- _TASK DATA_:
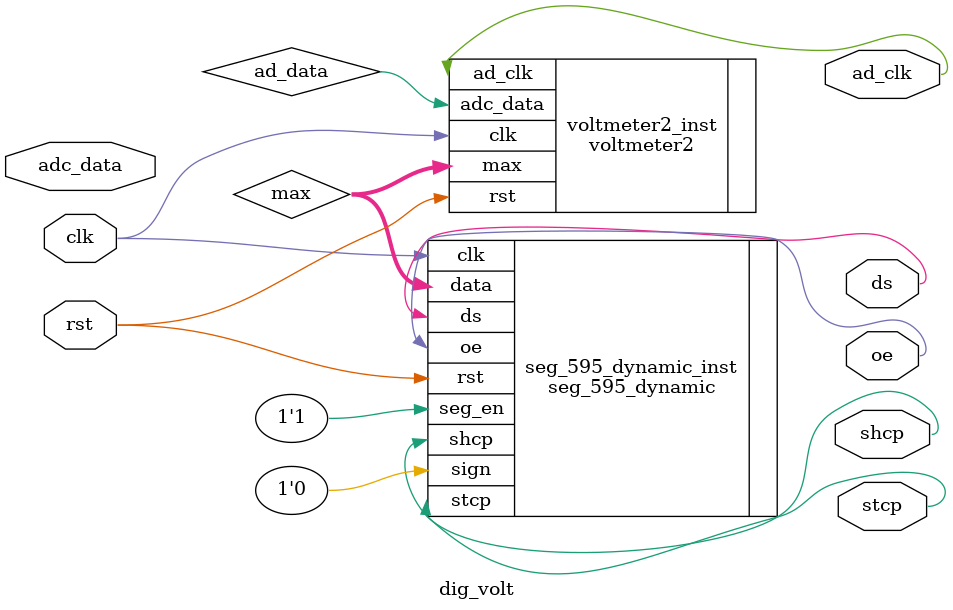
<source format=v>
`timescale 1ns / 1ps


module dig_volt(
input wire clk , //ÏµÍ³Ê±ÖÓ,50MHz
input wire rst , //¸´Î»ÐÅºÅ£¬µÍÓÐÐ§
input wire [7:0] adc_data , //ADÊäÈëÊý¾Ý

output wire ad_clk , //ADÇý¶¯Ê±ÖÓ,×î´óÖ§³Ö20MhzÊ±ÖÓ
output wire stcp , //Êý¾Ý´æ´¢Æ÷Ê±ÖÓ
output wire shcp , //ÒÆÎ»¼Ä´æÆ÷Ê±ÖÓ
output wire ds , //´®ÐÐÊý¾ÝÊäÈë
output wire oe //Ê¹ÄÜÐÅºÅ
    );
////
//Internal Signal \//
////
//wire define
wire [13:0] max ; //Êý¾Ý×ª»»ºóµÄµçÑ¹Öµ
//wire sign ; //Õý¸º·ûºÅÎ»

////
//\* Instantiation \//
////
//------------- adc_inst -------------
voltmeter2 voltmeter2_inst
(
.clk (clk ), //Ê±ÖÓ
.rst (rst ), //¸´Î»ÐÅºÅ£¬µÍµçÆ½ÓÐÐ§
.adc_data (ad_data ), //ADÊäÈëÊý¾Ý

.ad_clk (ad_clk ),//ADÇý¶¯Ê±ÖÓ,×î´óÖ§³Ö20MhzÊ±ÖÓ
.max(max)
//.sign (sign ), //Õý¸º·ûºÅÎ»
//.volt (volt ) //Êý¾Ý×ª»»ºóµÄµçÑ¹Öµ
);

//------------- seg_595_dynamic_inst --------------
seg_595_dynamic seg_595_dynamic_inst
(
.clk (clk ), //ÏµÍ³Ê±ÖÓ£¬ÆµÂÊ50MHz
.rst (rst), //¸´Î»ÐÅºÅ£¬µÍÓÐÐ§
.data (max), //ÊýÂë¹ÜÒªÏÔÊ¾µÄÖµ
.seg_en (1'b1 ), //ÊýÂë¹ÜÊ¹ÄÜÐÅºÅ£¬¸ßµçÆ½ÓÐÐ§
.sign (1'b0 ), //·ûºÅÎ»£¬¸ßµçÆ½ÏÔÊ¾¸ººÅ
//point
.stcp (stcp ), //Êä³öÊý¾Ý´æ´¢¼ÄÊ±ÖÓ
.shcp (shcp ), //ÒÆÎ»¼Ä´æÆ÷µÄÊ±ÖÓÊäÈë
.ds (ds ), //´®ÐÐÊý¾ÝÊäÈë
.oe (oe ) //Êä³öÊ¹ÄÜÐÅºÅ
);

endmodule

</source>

---

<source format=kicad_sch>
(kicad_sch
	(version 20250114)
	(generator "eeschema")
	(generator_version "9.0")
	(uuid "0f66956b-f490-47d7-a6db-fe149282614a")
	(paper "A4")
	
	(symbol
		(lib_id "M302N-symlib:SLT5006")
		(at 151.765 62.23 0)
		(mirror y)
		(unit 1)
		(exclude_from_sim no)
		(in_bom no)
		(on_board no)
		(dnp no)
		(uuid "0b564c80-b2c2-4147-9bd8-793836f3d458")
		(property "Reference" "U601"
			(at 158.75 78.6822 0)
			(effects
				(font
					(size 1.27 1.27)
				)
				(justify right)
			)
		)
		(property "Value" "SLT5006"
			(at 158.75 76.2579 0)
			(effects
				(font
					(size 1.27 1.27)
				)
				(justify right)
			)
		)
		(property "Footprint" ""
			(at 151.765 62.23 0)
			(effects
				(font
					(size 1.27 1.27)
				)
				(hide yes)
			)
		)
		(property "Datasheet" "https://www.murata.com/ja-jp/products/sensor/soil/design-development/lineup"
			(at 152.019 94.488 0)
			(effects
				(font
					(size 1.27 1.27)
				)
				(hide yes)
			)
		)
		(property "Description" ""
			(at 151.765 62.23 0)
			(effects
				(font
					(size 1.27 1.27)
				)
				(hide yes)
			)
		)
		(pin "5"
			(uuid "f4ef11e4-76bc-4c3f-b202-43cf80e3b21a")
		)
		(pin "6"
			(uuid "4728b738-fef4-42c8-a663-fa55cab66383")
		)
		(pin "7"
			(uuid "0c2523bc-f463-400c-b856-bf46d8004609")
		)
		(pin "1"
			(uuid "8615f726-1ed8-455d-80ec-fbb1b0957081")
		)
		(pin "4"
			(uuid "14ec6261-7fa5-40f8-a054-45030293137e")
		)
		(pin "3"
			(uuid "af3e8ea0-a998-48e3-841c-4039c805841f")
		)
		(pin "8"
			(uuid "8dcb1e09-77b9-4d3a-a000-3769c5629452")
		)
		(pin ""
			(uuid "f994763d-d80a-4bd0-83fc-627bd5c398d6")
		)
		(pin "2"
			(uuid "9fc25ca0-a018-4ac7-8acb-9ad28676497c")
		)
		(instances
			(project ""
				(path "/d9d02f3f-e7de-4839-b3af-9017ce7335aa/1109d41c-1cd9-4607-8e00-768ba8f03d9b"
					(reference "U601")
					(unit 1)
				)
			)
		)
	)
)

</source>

- _YOUR ASSIGNMENT_: Once you have counted the lines above that hold the word "format", report only that total.

- _ANSWER SPACE_: 2